Ksar Saïd, 1980
Karim Gharbi est né le 13 octobre 1980, dans le quartier de Ksar Saïd, en périphérie de Tunis, en Tunisie. C’était un quartier modeste — un endroit où les rêves restaient souvent des rêves, et où le quotidien laissait peu de place à l’ambition au-delà de la survie.
Son père travaillait comme chauffeur de taxi, sillonnant les rues animées de Tunis du lever au coucher du soleil pour subvenir aux besoins de sa famille. C’est auprès de cet homme — patient, travailleur, résilient — que Karim a appris ses premières leçons de persévérance.
« Les rues de Ksar Saïd m’ont tout appris — la faim, la débrouille et l’espoir.
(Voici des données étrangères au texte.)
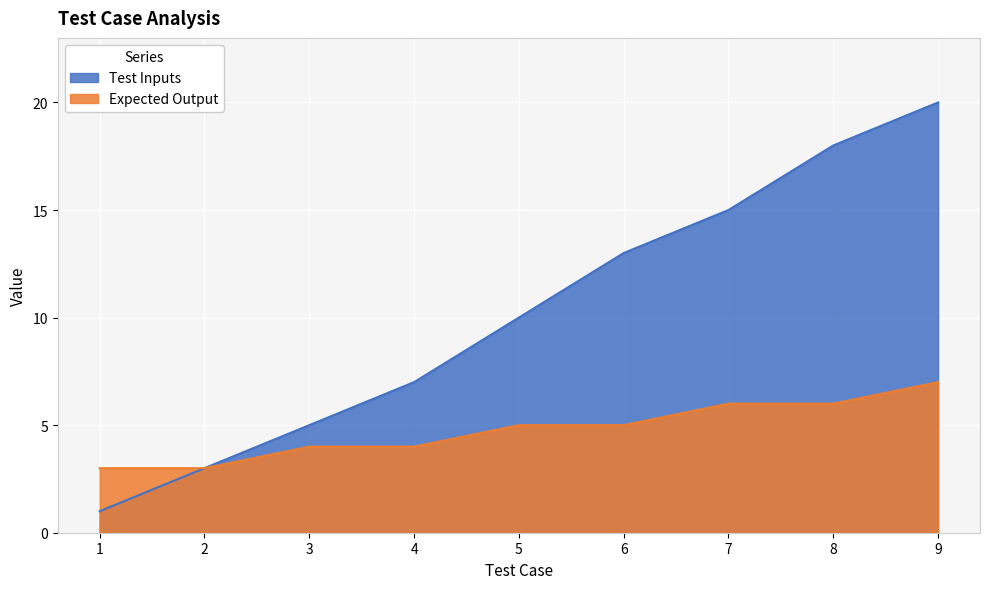

What is the value of the Test Inputs point at the 5th from the left?

10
Je n’ai jamais oublié d’où je viens. »
L’appel de la musique
En grandissant dans la Tunisie des années 1980 et du début des années 1990, Karim découvre le hip-hop à travers des cassettes et les ondes radio qui faisaient voyager les sons du rap américain à travers la Méditerranée. L’énergie brute, la narration, la rébellion — tout cela lui parlait comme rien d’autre.
Dès le début de son adolescence, Karim savait ce qu’il voulait faire. La musique n’était pas qu’un divertissement ; c’était une bouée de sauvetage, une échappatoire, une voix pour les sans-voix. Mais la Tunisie des années 1990 offrait peu d’opportunités aux artistes en devenir. S’il voulait réussir, il devait partir.
1995 : La décision de Paris
À seulement 15 ans, Karim prend une décision qui changera sa vie à jamais. Il quitte la Tunisie pour Paris, en France — seul, avec pour seuls bagages sa détermination et une foi inébranlable en son talent. Un acte de courage que peu d’adolescents auraient osé entreprendre.
Paris au milieu des années 1990 était l’épicentre du hip-hop français, une scène en pleine explosion avec des artistes comme IAM, NTM et MC Solaar. Pour un jeune Tunisien avec le feu au cœur et des paroles en tête, c’était le terrain d’épreuve idéal.